_Given data_
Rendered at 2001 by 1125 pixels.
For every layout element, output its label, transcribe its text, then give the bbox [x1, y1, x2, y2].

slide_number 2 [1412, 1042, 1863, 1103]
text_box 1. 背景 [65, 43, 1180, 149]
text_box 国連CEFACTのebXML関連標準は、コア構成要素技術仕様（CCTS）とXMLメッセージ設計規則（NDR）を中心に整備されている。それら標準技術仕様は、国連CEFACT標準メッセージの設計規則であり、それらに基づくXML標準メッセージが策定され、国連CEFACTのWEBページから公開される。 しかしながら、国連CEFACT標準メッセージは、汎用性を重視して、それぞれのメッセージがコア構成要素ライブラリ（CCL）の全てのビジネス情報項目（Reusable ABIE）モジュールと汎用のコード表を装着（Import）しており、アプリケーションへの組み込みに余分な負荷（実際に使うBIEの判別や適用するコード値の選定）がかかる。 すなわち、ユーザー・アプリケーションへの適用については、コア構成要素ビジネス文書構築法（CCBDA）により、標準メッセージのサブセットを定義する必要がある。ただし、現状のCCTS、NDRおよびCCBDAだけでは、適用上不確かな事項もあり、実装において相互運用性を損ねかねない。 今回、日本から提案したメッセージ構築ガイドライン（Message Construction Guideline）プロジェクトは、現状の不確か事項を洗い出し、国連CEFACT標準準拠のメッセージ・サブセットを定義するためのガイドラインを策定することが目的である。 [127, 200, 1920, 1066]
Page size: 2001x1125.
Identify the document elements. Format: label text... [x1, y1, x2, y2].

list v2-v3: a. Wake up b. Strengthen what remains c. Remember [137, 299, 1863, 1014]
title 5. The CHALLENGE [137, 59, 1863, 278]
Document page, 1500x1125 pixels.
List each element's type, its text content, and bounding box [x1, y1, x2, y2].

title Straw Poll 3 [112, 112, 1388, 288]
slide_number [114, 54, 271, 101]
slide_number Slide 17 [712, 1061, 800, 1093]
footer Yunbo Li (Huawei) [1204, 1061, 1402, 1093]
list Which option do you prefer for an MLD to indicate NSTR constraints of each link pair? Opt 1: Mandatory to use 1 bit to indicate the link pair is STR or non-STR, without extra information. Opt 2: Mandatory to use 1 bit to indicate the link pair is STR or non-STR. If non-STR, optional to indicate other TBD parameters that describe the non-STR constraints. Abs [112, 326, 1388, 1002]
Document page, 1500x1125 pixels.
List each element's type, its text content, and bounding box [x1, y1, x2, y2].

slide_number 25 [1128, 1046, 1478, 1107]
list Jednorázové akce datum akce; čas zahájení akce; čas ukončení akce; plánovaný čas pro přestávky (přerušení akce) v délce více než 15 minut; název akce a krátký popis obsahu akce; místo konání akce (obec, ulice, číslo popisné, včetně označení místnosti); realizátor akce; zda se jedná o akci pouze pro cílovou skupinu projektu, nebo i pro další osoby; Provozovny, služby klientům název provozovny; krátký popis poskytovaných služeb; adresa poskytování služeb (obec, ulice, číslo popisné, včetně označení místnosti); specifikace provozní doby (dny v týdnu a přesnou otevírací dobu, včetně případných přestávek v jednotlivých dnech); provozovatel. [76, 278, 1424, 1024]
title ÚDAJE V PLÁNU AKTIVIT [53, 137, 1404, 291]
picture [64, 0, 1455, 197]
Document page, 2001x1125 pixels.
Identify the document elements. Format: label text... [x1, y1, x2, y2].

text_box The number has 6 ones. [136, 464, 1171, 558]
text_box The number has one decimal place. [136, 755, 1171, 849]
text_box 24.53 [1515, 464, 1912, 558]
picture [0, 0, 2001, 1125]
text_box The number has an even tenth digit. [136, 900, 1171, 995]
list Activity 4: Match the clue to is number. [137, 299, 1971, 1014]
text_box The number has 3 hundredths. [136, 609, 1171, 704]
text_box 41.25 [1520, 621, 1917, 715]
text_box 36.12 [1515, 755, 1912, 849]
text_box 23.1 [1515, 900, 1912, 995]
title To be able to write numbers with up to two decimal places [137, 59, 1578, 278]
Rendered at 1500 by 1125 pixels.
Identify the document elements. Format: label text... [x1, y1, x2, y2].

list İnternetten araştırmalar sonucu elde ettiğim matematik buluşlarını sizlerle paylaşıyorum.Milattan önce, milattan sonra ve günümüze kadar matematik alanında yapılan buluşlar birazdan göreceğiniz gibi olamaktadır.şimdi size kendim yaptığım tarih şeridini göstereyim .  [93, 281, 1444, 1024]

_Work item_
Each record must be repeated exactly as it is.

_Output below_
Rendered at 2001 by 1125 pixels.
For every layout element, output its label, transcribe its text, then give the bbox [x1, y1, x2, y2].

slide_number 2 [1412, 1042, 1863, 1103]
text_box 1. 背景 [65, 43, 1180, 149]
text_box 国連CEFACTのebXML関連標準は、コア構成要素技術仕様（CCTS）とXMLメッセージ設計規則（NDR）を中心に整備されている。それら標準技術仕様は、国連CEFACT標準メッセージの設計規則であり、それらに基づくXML標準メッセージが策定され、国連CEFACTのWEBページから公開される。 しかしながら、国連CEFACT標準メッセージは、汎用性を重視して、それぞれのメッセージがコア構成要素ライブラリ（CCL）の全てのビジネス情報項目（Reusable ABIE）モジュールと汎用のコード表を装着（Import）しており、アプリケーションへの組み込みに余分な負荷（実際に使うBIEの判別や適用するコード値の選定）がかかる。 すなわち、ユーザー・アプリケーションへの適用については、コア構成要素ビジネス文書構築法（CCBDA）により、標準メッセージのサブセットを定義する必要がある。ただし、現状のCCTS、NDRおよびCCBDAだけでは、適用上不確かな事項もあり、実装において相互運用性を損ねかねない。 今回、日本から提案したメッセージ構築ガイドライン（Message Construction Guideline）プロジェクトは、現状の不確か事項を洗い出し、国連CEFACT標準準拠のメッセージ・サブセットを定義するためのガイドラインを策定することが目的である。 [127, 200, 1920, 1066]
Page size: 2001x1125.
Identify the document elements. Format: label text... [x1, y1, x2, y2].

list v2-v3: a. Wake up b. Strengthen what remains c. Remember [137, 299, 1863, 1014]
title 5. The CHALLENGE [137, 59, 1863, 278]
Document page, 1500x1125 pixels.
List each element's type, its text content, and bounding box [x1, y1, x2, y2].

title Straw Poll 3 [112, 112, 1388, 288]
slide_number [114, 54, 271, 101]
slide_number Slide 17 [712, 1061, 800, 1093]
footer Yunbo Li (Huawei) [1204, 1061, 1402, 1093]
list Which option do you prefer for an MLD to indicate NSTR constraints of each link pair? Opt 1: Mandatory to use 1 bit to indicate the link pair is STR or non-STR, without extra information. Opt 2: Mandatory to use 1 bit to indicate the link pair is STR or non-STR. If non-STR, optional to indicate other TBD parameters that describe the non-STR constraints. Abs [112, 326, 1388, 1002]
Document page, 1500x1125 pixels.
List each element's type, its text content, and bounding box [x1, y1, x2, y2].

slide_number 25 [1128, 1046, 1478, 1107]
list Jednorázové akce datum akce; čas zahájení akce; čas ukončení akce; plánovaný čas pro přestávky (přerušení akce) v délce více než 15 minut; název akce a krátký popis obsahu akce; místo konání akce (obec, ulice, číslo popisné, včetně označení místnosti); realizátor akce; zda se jedná o akci pouze pro cílovou skupinu projektu, nebo i pro další osoby; Provozovny, služby klientům název provozovny; krátký popis poskytovaných služeb; adresa poskytování služeb (obec, ulice, číslo popisné, včetně označení místnosti); specifikace provozní doby (dny v týdnu a přesnou otevírací dobu, včetně případných přestávek v jednotlivých dnech); provozovatel. [76, 278, 1424, 1024]
title ÚDAJE V PLÁNU AKTIVIT [53, 137, 1404, 291]
picture [64, 0, 1455, 197]
Document page, 2001x1125 pixels.
Identify the document elements. Format: label text... [x1, y1, x2, y2].

text_box The number has 6 ones. [136, 464, 1171, 558]
text_box The number has one decimal place. [136, 755, 1171, 849]
text_box 24.53 [1515, 464, 1912, 558]
picture [0, 0, 2001, 1125]
text_box The number has an even tenth digit. [136, 900, 1171, 995]
list Activity 4: Match the clue to is number. [137, 299, 1971, 1014]
text_box The number has 3 hundredths. [136, 609, 1171, 704]
text_box 41.25 [1520, 621, 1917, 715]
text_box 36.12 [1515, 755, 1912, 849]
text_box 23.1 [1515, 900, 1912, 995]
title To be able to write numbers with up to two decimal places [137, 59, 1578, 278]
Rendered at 1500 by 1125 pixels.
Identify the document elements. Format: label text... [x1, y1, x2, y2].

list İnternetten araştırmalar sonucu elde ettiğim matematik buluşlarını sizlerle paylaşıyorum.Milattan önce, milattan sonra ve günümüze kadar matematik alanında yapılan buluşlar birazdan göreceğiniz gibi olamaktadır.şimdi size kendim yaptığım tarih şeridini göstereyim .  [93, 281, 1444, 1024]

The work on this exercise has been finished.